WHAT TO DO:
Each entry should be set down again verbatim, with the images omitted.
===== SOURCE DATA
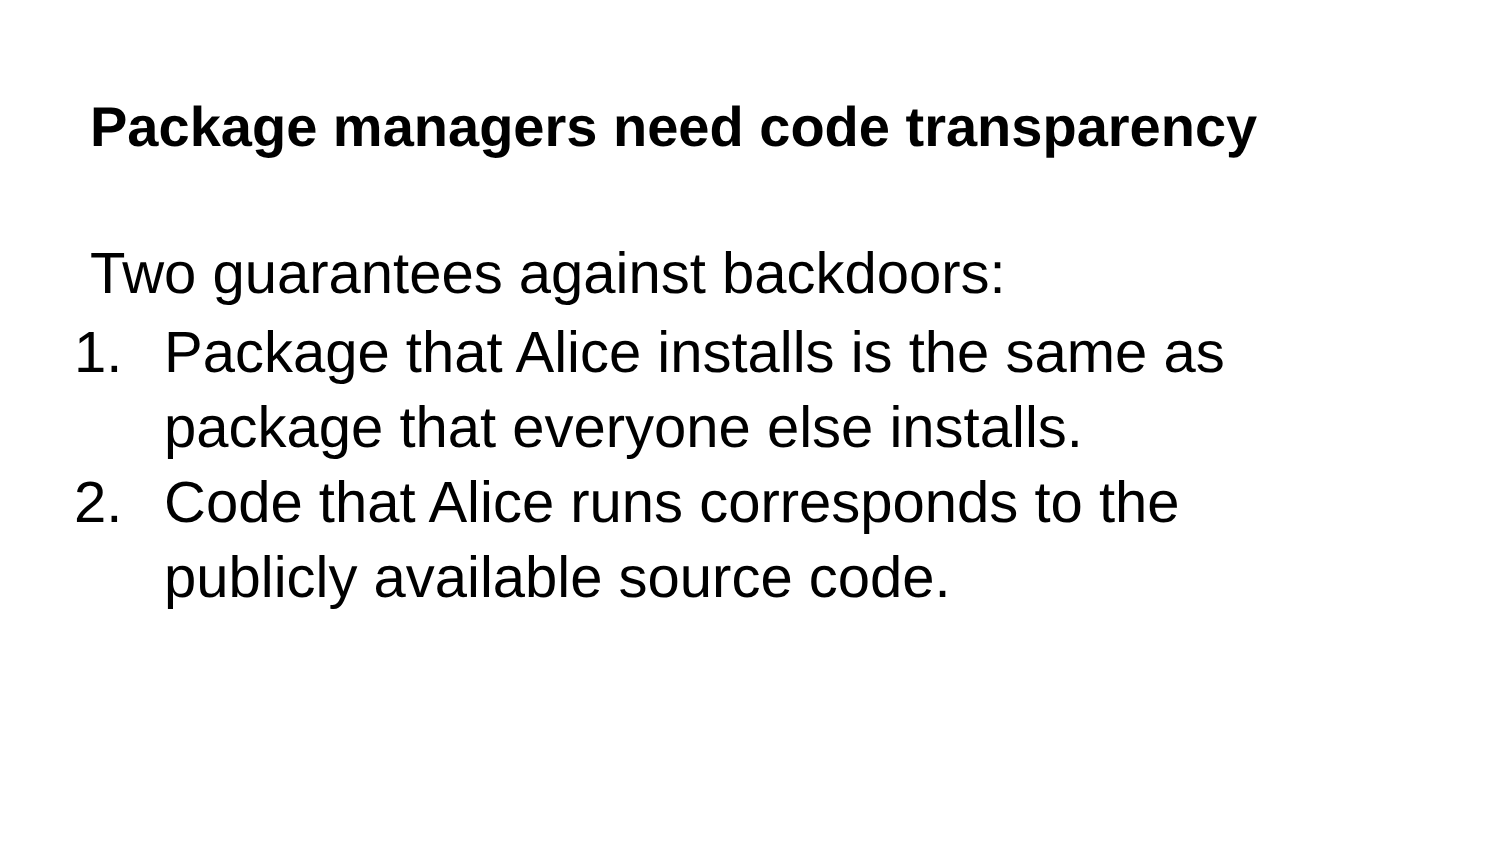Package managers need code transparency
Two guarantees against backdoors:
1. Package that Alice installs is the same as
package that everyone else installs.
2. Code that Alice runs corresponds to the
publicly available source code.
==========
SOLVED EXERCISE:
Package managers need code transparency
Two guarantees against backdoors:
1. Package that Alice installs is the same as
package that everyone else installs.
2. Code that Alice runs corresponds to the
publicly available source code.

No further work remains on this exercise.